Updated: Jan 4, 2020
In essence, an employment relationship is a contractual one. And as with all other forms of contracts, there must be a way to end it properly. All contracts should have an exit clause; either party can call for termination by giving X number of days' notice. Any other means of ending the relationship is thus a contractual breach.
In an employment situation, there are instances an employer can get slapped with legal complications if he had not followed proper procedures for terminating a staff. In particular, he should be wary of these:
A wrongful dismissal is a dismissal which breaches terms stipulated within a signed contract. Because an employment relationship is contractual in nature as mentioned above, there are existing contractual rights both parties are accorded with. Promises made in these contracts must be honored, or the party who initiates a breach risks incurring financial penalties.
Employers could be held accountable even if no proper contract was drawn up and signed, ie no length of service was previously agreed upon in writing to enforce a claim. Common breaches include not paying salaries due or not providing sufficient time and written notice to terminate the contract. Say for example if someone is fired several days into his/her new job without just cause, then his/her employer may be liable for payment of damages, opportunity costs associated with leaving his/her previous job being considered.
We start with the discriminatory ones:
Employer says the role is not available to men anymore, preferring an all woman team
Employer terminates on grounds of age, but you’re only 55 years old
Employer terminates you because of your race/religion saying that he prefers more cohesion in the team
These dismissals are based on discrimination and are therefore deemed wrongful.
Here’s another version:
You were dismissed with notice given, but no meaningful reason was offered for the termination.
Prior to being let go by the company, your employer made numerous discriminatory remarks about your race, stating that he preferred to hire someone of another race.
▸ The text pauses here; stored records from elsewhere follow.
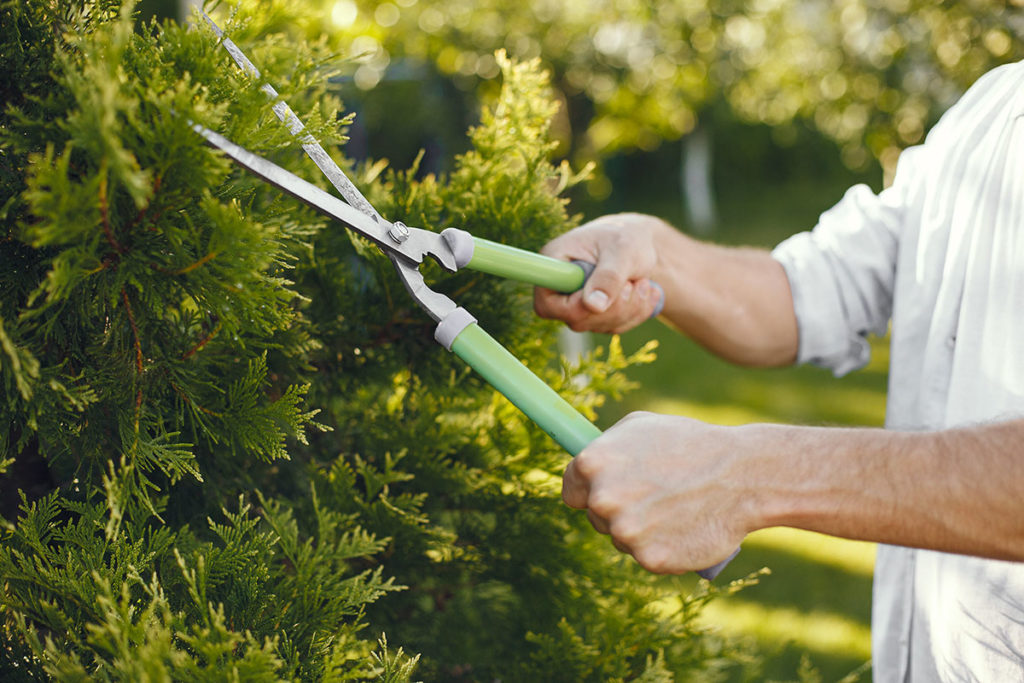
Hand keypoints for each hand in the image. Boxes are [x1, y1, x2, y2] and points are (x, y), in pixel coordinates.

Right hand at [534, 213, 666, 333]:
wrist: (640, 242)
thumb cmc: (627, 237)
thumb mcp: (622, 250)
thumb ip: (609, 276)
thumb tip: (594, 306)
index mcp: (554, 262)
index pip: (546, 303)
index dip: (574, 308)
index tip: (602, 296)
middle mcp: (560, 287)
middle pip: (577, 319)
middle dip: (614, 307)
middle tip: (632, 282)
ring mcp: (576, 304)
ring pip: (600, 325)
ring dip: (630, 308)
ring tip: (642, 281)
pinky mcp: (595, 314)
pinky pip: (615, 327)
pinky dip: (636, 312)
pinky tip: (645, 291)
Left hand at [563, 411, 755, 572]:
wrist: (741, 475)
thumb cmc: (691, 444)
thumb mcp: (641, 426)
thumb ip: (606, 446)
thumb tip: (584, 463)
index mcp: (592, 464)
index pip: (571, 491)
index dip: (589, 492)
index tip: (607, 492)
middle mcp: (603, 499)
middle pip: (595, 517)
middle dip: (618, 510)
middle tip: (653, 498)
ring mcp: (625, 532)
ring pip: (621, 539)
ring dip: (640, 531)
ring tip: (674, 509)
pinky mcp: (650, 559)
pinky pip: (647, 557)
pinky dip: (662, 549)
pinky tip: (682, 530)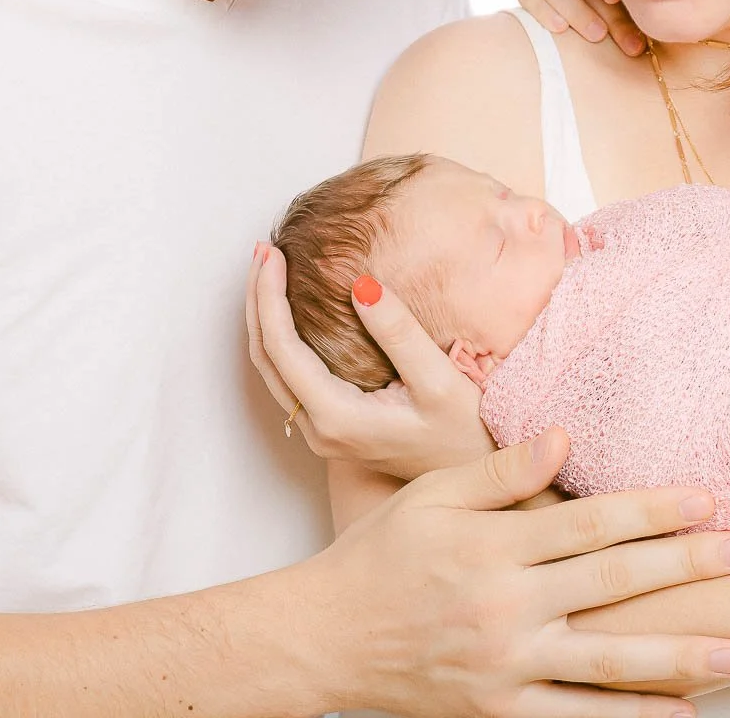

This was confirmed by other employees.
So even though you were dismissed with ample notice, the employer’s conduct showed that he had all along adopted a discriminatory attitude towards you. The dismissal was thus wrongful.
Deprivation of benefits:
Scenario 1: You have informed your employer of your pregnancy. You have worked in the company for 3 years. Soon after, you were dismissed without a legitimate reason even though notice was given. Maternity benefits were not paid.
Scenario 2: You earn less than $4500 and you inform your employer that you are unable to work overtime because you need to take care of your infant child. You were subsequently dismissed with notice given.
Employer tells you that he cannot afford to have someone who prioritizes care-giving duties over working overtime.
The dismissal was wrongful. You were punished in an attempt to exercise your statutory right to decline working overtime.
Scenario 3: You haven’t been paid for 3 months. You file a mediation request with the Tripartite Alliance for Dispute Management. You were dismissed, because according to your employer, you were a “trouble maker”.
This is wrongful dismissal. An employer cannot punish you for exercising your statutory rights.
You are informed by your employer that the company was restructuring, by implication your job would no longer exist. You are then terminated with notice.
However you later discover that your employer’s assertion was false. In fact, someone else was eventually recruited to fill this position you vacated involuntarily.
On the surface, this appears to be a case of dismissal with notice. While your employer needn't provide a reason, he chose to do so, and circumstances articulated turned out to be untrue. Hence, the dismissal was wrongful.
What can you do?
If you are a member of a trade union, approach your branch leaders directly. They will help you to navigate the inherent difficulties of filing such claims, perhaps even assist you in avoiding this possibly embarrassing stalemate altogether or at least prevent the present situation from further deteriorating.
If you aren't, you may wish to file a claim with the Employment Claims Tribunal at the State Courts.
However, if the claim relates to a salary related dispute, both employer and employee must first undergo mediation at the Tripartite Alliance for Dispute Management (TADM).
The illustrations presented above were derived directly from the new guidelines released by tripartite partners and are published in the Employment Claims Act. It helps individuals, HR practitioners as well as legal practitioners understand their rights, obligations and boundaries concerning termination of employment.